▸ **Problem 1**
Rewrite the stretch of the Google Analytics guide from "A Simple Guide" through "is Google Analytics?", putting "Google's analytics service" wherever "Google Analytics" appears.
▸ **Problem 2**
According to the Google Analytics guide, how does Google verify a new account?
▸ **Problem 3**
Carry on writing the Google Analytics guide from the point where it stops.

╭─ Text section

A Simple Guide to Google Analytics

“Anything that is measured and watched, improves.”
-Bob Parsons, Founder of GoDaddy

An online presence is practically a given in order for any small business to grow. However, just creating a website and hoping that people will find and engage with your content is not enough to propel your company into success. Many powerful (and free) tools online can help you understand your web traffic, but Google Analytics is the best way to gain true, actionable insight.

For 10 years, homegrown and startup companies have been using Google’s software to improve their business. So can you.

What is Google Analytics?

Google Analytics helps track visitor activity on websites and mobile apps. Once you install them on your page, you can figure out:

✓ How much traffic your site is getting
✓ Where the traffic is coming from (referral keywords, social media, backlinks)
✓ Who is visiting
✓ How much time visitors spend on your site
✓ What pages are visited most often

How you measure and interpret this information can make or break your small ecommerce businesses. Understanding how a user behaves on your site and which information they engage with the longest will result in better audience targeting and marketing. Setting up GA will help you make smarter decisions, reach the right customers and generate more revenue.

Here’s a step-by-step guide for setting up Google Analytics on your company’s website.

1) Create an account

The first step is to create an account for Google Analytics. Start by visiting http://www.google.com/analytics/.

If you already have a Gmail, Chrome, Picasa or Google+ account, you can log in using the same account. If you do not have a login, use the form below to create the account.

Google will verify the account by sending an SMS or making a voice call to the mobile phone number provided at the time of registration.

2) Establish your property

After setting up the account, you are ready to create your property. By “property,” we mean the website or mobile app you want to track. This is what the form looks like:

Once you complete the form, click the “Get Tracking ID” button at the bottom of the page. This will be the unique ID that tracks all visitor activity on your site and sends it to Google Analytics.

╰─
╭─ Source data

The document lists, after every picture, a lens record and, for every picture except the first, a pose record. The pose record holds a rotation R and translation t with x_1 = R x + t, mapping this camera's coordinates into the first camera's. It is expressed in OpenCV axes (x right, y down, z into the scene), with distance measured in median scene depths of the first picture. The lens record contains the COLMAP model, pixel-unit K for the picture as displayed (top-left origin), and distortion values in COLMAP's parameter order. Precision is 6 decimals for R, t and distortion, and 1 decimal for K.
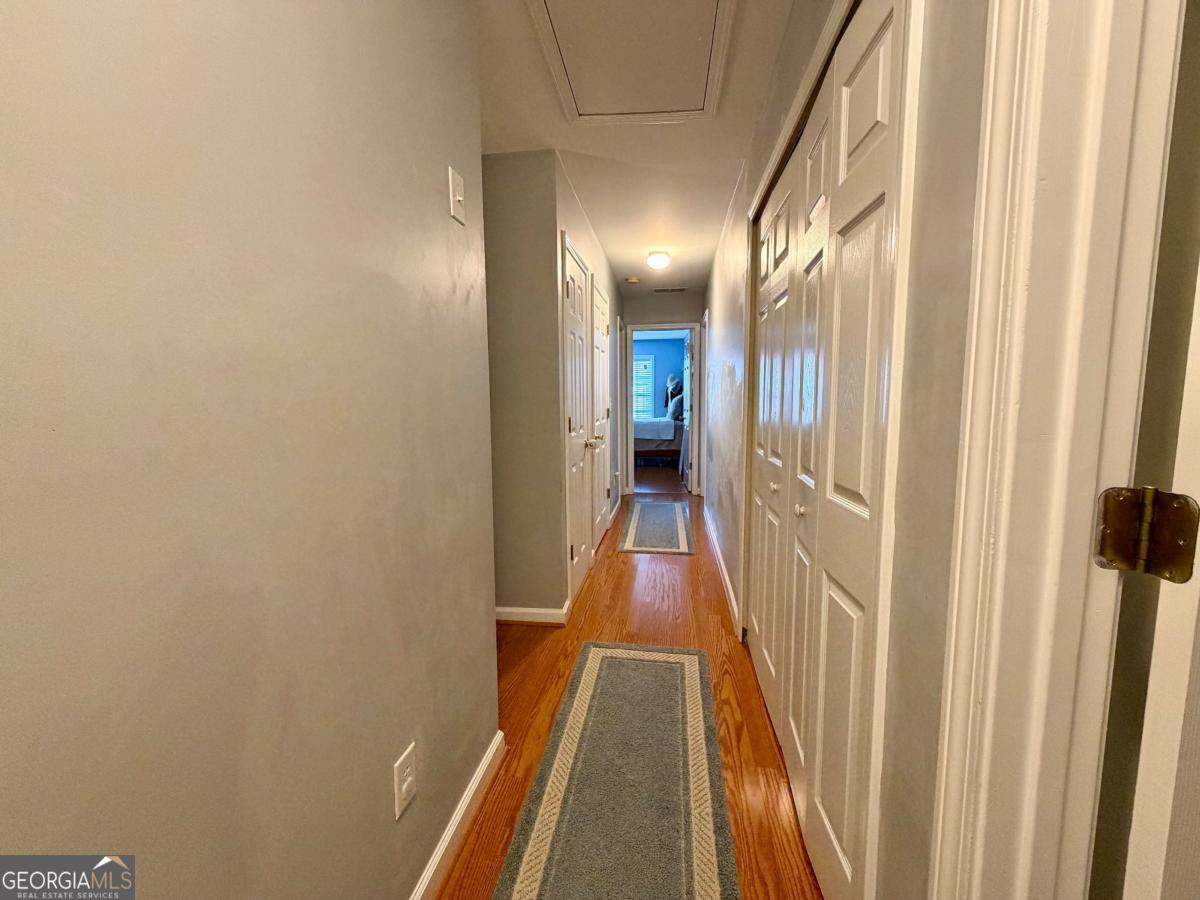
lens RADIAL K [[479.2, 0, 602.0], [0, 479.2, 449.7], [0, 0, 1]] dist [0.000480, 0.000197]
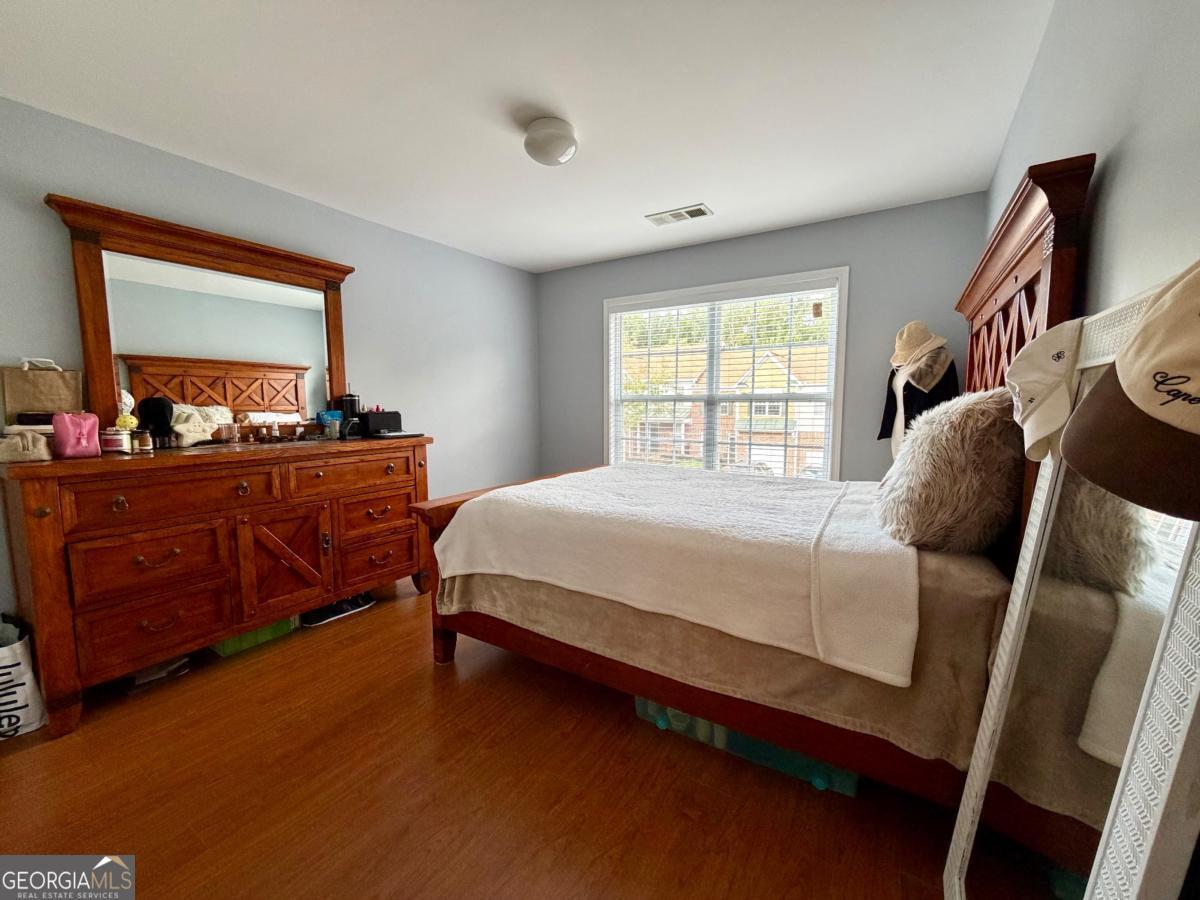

╰─

▸ **Answer area 1**
A Simple Guide to Google's analytics service

“Anything that is measured and watched, improves.”
-Bob Parsons, Founder of GoDaddy

An online presence is practically a given in order for any small business to grow. However, just creating a website and hoping that people will find and engage with your content is not enough to propel your company into success. Many powerful (and free) tools online can help you understand your web traffic, but Google's analytics service is the best way to gain true, actionable insight.

For 10 years, homegrown and startup companies have been using Google’s software to improve their business. So can you.

What is Google's analytics service?

▸ **Answer area 2**
Google sends an SMS or makes a voice call to the mobile phone number given at registration.

▸ **Answer area 3**
3) Add Tracking ID to your website

In order to add your Tracking ID, you will need to edit your website’s code. Depending on what platform you host your website on, you will either need to enlist the help of a developer or install a widget to add it to your page. You can access your code by clicking “Tracking Info” followed by “Tracking Code” on the Google Analytics site.

The code will look like this:

Here the “UA-XXXXXXXX” is your unique tracking ID and “myblog.org” is the website address. The code needs to be on every page of your site, so it’s best to add it to a shared component across all pages, like a header or footer.

4) Test your setup

Once the tracking ID has been added, it’s time to test if Google Analytics is actually working for your site. Google usually takes about 24 hours to activate the analytics, so wait for a day before testing your setup.

To check if the setup is working, go to the “Tracking Info”/”Tracking Code” link for the web property and check the status. You should be ready to go as long as the value says Waiting for Data, Receiving Data or Tracking Installed. If the status shows Not Verified or Unknown, you may need to work your way through the instructions again and troubleshoot the issue.

5) Using Google Analytics

Now that you’re all set up, you are ready to use Google Analytics. Google Analytics offers several out-of-the-box reports and dashboards. These reports are categorized into different buckets and can be accessed by clicking on the “Reporting” link at the top of your Google Analytics home page.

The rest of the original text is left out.